**ABOUT THIS EXERCISE**
Please return all lines from the records below that include the string "yang".

**DATASET EXTRACT**
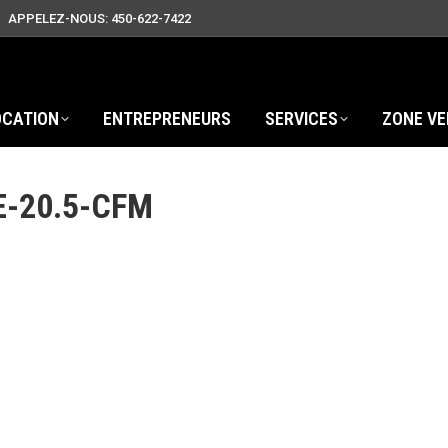
APPELEZ-NOUS: 450-622-7422
OCATION
ENTREPRENEURS
SERVICES
ZONE VE
-20.5-CFM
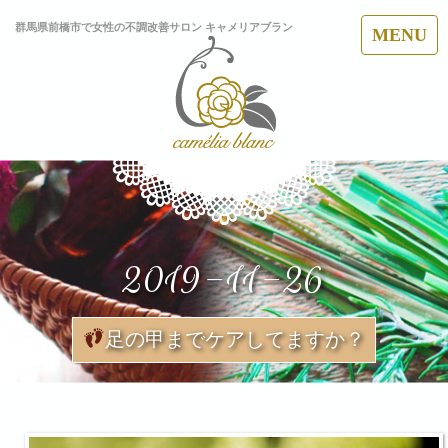
群馬県前橋市で女性の不調改善サロン キャメリアブラン
MENU
2019-11-26
足の甲までケアしてますか？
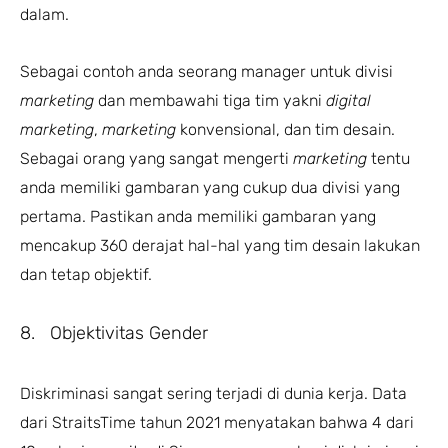
dalam.
Sebagai contoh anda seorang manager untuk divisi
marketing
dan membawahi tiga tim yakni
digital
marketing
,
marketing
konvensional, dan tim desain.
Sebagai orang yang sangat mengerti
marketing
tentu
anda memiliki gambaran yang cukup dua divisi yang
pertama. Pastikan anda memiliki gambaran yang
mencakup 360 derajat hal-hal yang tim desain lakukan
dan tetap objektif.
8. Objektivitas Gender
Diskriminasi sangat sering terjadi di dunia kerja. Data
dari StraitsTime tahun 2021 menyatakan bahwa 4 dari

**ANSWER BOX**
Sebagai orang yang sangat mengerti
anda memiliki gambaran yang cukup dua divisi yang
pertama. Pastikan anda memiliki gambaran yang
mencakup 360 derajat hal-hal yang tim desain lakukan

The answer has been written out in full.